▸ PASSAGE PROVIDED
________________________________________

For all the warnings that the car was going to take my head off if not given the right amount of attention, it never felt like it would run off from under me. Even in the Sport 2 setting, which turns off traction control and just about all the other assists, the CTS-V never got squirrelly. Indeed, when a moment came where the back might’ve broken loose, the tri-compound tires picked up the slack and held the car in place. These Michelin tires were specially designed for the Cadillac, with a hard outer shoulder and softer, grippier inner rows.
By the end of my sessions, I’d run the CTS-V dry, never having that harrowing moment I was cautioned about. The car isn’t necessarily forgiving, but it does what its told, darting to where it is pointed.

________________________________________

Text extractions by page
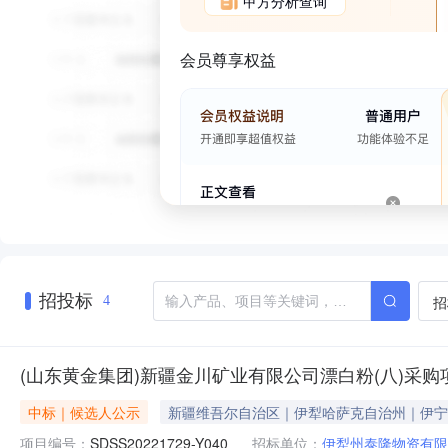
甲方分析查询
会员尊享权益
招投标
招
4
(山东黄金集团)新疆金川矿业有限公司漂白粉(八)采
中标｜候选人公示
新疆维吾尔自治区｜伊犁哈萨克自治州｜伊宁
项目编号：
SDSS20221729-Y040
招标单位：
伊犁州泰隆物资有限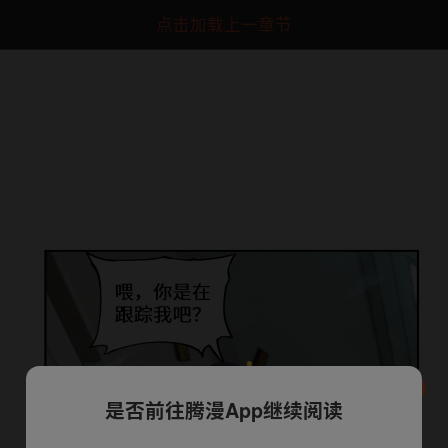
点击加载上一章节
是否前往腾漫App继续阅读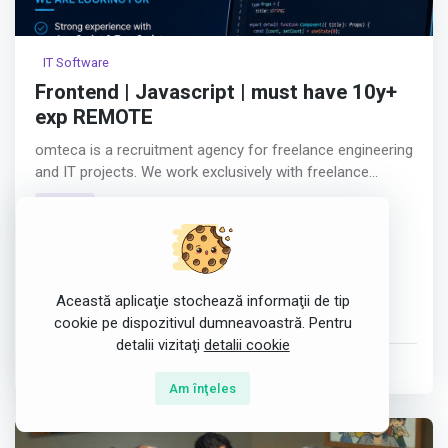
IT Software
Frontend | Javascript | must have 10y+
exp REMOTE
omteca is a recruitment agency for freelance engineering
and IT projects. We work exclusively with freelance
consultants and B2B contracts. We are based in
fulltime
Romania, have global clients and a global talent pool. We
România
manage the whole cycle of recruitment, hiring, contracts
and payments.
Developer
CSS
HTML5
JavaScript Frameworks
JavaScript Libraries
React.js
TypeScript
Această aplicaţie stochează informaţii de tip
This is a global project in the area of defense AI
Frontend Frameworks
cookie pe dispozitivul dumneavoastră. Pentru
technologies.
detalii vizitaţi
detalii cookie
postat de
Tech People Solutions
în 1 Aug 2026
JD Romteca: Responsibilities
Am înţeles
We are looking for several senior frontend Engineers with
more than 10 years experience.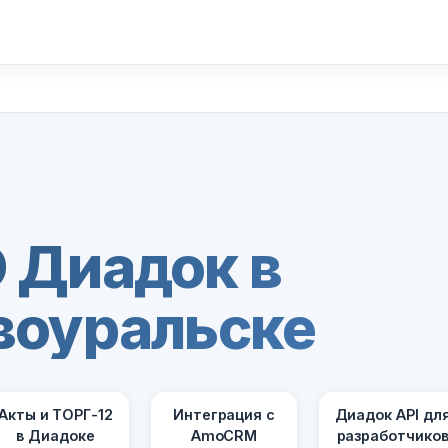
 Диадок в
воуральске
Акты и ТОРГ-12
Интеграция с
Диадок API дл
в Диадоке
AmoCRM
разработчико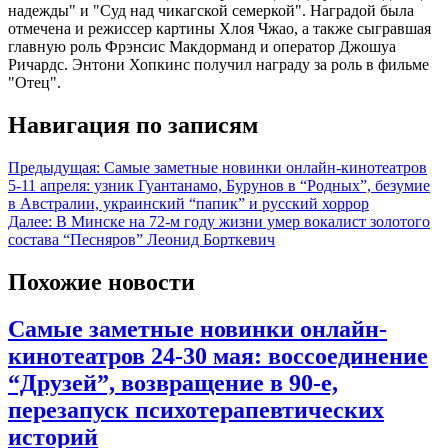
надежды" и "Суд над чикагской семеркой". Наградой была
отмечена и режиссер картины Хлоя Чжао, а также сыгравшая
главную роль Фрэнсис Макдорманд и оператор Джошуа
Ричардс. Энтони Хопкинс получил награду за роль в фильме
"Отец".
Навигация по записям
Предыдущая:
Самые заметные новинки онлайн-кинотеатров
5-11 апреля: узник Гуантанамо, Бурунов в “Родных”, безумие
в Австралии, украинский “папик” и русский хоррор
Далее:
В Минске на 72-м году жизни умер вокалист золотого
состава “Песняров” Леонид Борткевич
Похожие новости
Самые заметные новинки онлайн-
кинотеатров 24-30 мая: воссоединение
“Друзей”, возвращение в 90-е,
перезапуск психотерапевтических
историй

________________________________________

▸ EXPLORE THE MATERIAL
(1) Repeat word for word the part of the CTS-V passage that opens with the words containing "By the end of" and closes with "it is pointed.".
(2) Carry on the CTS-V passage from the point where it stops.
The listing comes from a separate source.

▸ ANSWERS TO THE EXERCISE
(1)
By the end of my sessions, I’d run the CTS-V dry, never having that harrowing moment I was cautioned about. The car isn’t necessarily forgiving, but it does what its told, darting to where it is pointed.

(2)
When it goes up against its German contemporaries like the BMW M5 and the Mercedes-AMG E63, American muscle prevails in the numbers department. The larger supercharged engine simply gives the car more power and torque than the others, and its power-to-weight ratio of 6.5 lbs per horse means it can be competitive when it sprints. The CTS-V starts at $84,990, but the one tested ended up being valued at $94,330 with optional content. This is a price its rivals, like the aforementioned M5, tend to start at.
But stats only tell a partial story. The other brands certainly produce sedans that are not only comparably dynamic, but far more subtle about their capabilities. The CTS-V though makes little effort in its display of power, and that’s exactly what we like about it.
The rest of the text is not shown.